**EXERCISE REQUIREMENTS:** Filter the material below down to only the lines that contain the string "aprovacao", matching uppercase and lowercase exactly.

**RECORDS PROVIDED:**
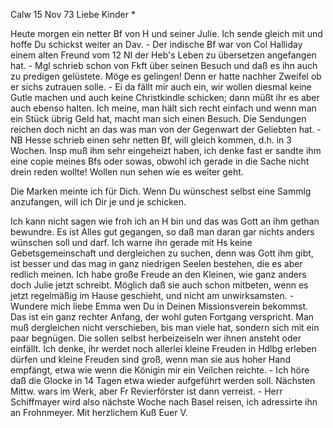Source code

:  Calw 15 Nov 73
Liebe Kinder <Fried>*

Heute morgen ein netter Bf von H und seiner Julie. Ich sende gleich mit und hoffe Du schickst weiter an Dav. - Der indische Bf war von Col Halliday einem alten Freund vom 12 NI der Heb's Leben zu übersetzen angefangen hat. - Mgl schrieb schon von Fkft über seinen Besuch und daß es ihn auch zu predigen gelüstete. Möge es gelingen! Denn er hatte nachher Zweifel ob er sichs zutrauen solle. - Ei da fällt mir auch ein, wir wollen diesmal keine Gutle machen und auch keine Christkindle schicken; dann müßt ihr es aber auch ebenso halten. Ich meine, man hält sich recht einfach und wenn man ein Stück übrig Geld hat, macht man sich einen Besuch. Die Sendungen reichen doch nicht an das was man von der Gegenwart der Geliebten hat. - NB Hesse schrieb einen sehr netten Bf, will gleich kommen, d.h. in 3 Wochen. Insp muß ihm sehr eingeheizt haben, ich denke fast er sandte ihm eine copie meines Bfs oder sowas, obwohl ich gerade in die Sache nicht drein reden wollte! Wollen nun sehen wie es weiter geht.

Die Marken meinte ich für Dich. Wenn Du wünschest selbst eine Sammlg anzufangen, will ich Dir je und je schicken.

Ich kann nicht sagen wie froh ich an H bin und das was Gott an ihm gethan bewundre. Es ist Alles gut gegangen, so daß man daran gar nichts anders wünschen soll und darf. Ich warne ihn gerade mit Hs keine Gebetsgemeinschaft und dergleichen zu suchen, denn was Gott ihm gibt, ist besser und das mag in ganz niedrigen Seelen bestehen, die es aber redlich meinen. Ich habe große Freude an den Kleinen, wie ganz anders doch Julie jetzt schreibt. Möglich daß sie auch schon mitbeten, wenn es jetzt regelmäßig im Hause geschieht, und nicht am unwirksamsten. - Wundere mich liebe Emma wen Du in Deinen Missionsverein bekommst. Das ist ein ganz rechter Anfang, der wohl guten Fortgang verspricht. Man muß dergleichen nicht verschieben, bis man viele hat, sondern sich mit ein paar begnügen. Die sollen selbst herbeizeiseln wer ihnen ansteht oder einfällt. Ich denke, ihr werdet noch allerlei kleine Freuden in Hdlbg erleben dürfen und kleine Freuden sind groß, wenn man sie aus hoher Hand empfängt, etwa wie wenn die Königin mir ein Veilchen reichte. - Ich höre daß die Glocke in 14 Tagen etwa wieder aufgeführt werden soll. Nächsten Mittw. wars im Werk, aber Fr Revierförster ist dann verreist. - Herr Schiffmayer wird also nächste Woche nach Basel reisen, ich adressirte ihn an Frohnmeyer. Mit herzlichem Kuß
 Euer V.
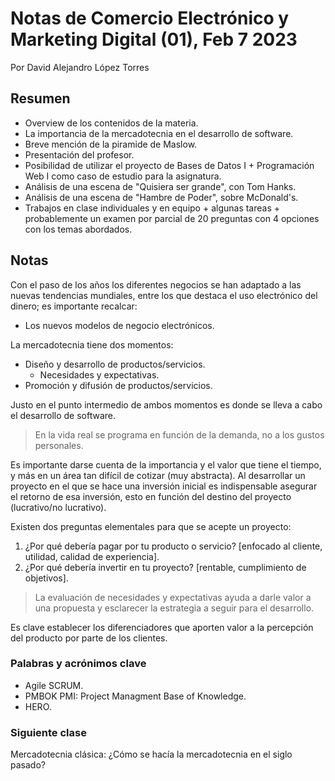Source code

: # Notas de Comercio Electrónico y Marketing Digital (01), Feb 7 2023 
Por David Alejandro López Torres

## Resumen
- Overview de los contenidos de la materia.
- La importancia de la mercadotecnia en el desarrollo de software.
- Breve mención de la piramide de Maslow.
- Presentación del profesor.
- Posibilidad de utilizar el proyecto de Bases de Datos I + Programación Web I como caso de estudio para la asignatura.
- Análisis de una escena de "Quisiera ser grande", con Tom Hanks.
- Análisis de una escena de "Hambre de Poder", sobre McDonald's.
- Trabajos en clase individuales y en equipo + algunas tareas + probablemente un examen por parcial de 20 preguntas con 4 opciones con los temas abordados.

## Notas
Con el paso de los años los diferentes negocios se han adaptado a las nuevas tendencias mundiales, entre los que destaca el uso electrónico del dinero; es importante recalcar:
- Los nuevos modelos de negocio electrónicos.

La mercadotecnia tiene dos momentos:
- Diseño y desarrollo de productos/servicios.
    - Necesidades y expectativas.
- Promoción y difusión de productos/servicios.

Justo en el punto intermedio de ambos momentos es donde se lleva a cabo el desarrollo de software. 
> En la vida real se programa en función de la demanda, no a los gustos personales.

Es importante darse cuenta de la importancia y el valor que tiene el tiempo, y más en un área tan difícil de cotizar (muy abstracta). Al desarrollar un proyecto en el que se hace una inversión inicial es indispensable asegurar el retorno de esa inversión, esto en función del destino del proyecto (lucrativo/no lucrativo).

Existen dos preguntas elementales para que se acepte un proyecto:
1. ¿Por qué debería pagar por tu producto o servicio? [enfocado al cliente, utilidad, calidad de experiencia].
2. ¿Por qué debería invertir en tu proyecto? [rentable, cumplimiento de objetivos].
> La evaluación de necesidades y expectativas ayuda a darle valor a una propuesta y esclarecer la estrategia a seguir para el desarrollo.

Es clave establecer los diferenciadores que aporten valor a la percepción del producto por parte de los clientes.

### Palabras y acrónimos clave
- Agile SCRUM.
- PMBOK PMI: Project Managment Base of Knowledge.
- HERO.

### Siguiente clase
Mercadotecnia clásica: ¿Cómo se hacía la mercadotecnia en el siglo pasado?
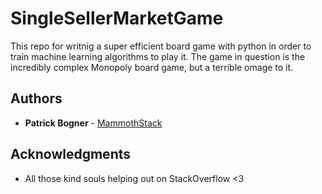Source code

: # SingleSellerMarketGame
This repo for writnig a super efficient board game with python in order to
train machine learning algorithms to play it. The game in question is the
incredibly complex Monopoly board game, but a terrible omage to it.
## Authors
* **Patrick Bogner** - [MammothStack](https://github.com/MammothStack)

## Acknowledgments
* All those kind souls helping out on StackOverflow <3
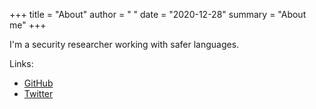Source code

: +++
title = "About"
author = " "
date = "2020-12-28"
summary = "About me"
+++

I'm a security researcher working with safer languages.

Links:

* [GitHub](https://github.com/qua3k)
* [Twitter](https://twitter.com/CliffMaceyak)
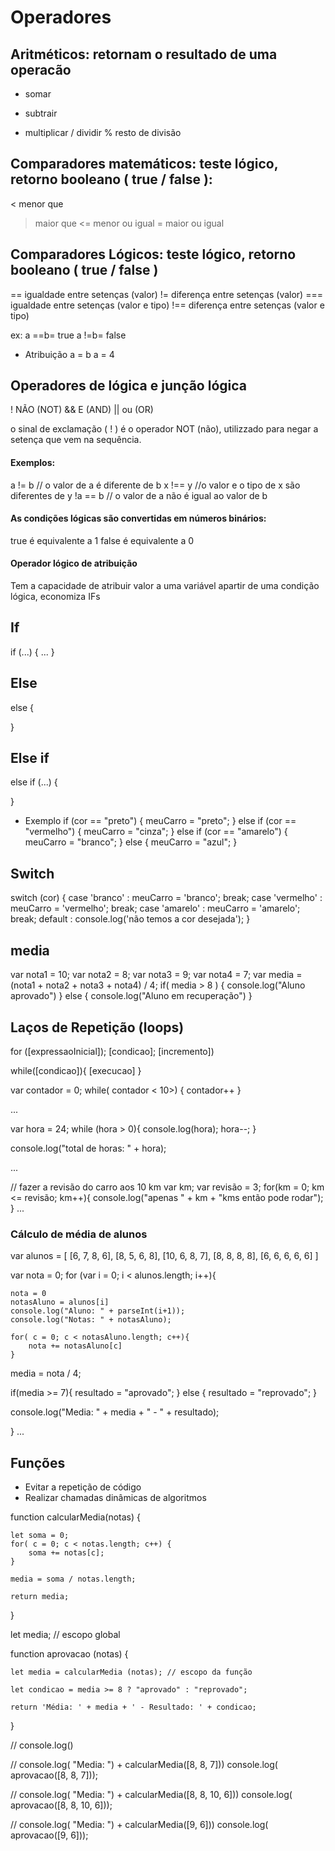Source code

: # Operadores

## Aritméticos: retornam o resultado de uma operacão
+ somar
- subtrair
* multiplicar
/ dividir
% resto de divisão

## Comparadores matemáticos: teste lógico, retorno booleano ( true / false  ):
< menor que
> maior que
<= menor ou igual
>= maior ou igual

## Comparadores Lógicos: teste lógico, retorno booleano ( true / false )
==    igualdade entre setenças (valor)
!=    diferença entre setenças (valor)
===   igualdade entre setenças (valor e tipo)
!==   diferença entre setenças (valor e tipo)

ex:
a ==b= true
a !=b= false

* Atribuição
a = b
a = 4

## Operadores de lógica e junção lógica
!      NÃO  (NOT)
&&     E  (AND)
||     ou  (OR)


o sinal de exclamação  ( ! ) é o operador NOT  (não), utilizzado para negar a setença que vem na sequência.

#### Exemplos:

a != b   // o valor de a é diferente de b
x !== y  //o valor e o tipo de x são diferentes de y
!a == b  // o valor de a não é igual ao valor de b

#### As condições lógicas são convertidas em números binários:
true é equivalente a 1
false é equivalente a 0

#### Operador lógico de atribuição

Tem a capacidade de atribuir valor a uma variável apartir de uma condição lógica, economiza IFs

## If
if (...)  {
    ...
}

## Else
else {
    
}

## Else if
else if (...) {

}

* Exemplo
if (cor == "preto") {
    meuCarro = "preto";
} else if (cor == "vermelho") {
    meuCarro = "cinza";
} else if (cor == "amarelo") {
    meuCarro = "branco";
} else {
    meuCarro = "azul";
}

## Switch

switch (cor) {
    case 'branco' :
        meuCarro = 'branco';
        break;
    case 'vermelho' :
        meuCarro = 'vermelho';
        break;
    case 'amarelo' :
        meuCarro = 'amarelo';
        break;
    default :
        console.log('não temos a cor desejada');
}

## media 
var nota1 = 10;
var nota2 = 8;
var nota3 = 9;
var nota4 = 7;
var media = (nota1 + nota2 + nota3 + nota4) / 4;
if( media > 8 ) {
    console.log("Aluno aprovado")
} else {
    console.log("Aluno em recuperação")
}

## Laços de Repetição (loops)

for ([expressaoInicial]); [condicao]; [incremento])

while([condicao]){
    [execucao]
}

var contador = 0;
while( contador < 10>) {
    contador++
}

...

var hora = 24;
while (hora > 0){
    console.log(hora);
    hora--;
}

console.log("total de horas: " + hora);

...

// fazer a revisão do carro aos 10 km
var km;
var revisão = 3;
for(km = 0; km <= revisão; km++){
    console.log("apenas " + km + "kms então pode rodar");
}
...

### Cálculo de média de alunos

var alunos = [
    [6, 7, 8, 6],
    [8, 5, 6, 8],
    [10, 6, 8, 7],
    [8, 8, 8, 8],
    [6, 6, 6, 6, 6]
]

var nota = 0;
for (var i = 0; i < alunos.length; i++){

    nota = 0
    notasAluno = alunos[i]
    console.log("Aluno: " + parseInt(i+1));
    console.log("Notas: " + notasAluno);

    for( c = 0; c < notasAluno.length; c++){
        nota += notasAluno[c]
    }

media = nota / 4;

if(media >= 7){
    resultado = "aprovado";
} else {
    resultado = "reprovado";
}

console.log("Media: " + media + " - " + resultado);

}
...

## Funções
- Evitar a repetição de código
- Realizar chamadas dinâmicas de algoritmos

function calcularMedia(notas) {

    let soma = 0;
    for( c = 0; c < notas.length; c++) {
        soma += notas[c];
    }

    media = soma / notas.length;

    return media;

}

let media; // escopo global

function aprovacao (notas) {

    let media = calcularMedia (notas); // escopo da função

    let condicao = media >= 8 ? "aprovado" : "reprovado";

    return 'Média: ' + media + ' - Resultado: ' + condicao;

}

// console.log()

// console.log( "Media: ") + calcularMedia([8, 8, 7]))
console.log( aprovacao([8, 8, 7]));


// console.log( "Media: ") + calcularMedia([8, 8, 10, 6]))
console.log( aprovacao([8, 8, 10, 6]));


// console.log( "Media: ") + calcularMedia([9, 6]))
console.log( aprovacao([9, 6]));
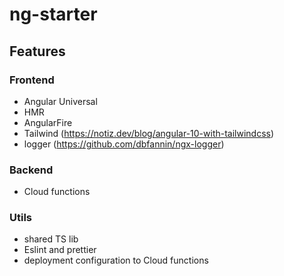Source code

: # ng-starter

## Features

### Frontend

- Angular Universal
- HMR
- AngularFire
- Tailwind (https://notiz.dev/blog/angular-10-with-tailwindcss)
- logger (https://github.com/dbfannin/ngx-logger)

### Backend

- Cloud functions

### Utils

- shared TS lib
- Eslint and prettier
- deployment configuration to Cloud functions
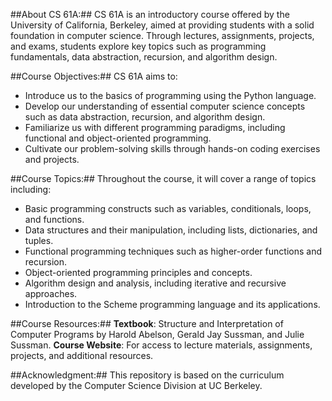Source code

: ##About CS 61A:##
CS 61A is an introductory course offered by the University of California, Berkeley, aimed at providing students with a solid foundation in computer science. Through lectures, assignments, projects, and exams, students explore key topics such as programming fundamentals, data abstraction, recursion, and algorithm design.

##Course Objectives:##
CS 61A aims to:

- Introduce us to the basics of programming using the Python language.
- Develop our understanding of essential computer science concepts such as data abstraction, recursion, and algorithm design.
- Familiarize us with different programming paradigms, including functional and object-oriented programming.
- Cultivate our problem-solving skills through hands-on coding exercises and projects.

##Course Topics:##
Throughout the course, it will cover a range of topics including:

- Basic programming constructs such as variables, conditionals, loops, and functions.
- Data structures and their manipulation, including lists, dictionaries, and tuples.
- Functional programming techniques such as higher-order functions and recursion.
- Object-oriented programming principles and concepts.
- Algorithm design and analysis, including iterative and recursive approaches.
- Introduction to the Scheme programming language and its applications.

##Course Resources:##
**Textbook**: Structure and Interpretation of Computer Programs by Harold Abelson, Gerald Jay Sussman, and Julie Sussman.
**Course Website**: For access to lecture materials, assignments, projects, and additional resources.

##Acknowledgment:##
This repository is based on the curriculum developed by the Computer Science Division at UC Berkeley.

**EXERCISE OUTPUT:**
function aprovacao (notas) {
console.log( aprovacao([8, 8, 7]));
console.log( aprovacao([8, 8, 10, 6]));
console.log( aprovacao([9, 6]));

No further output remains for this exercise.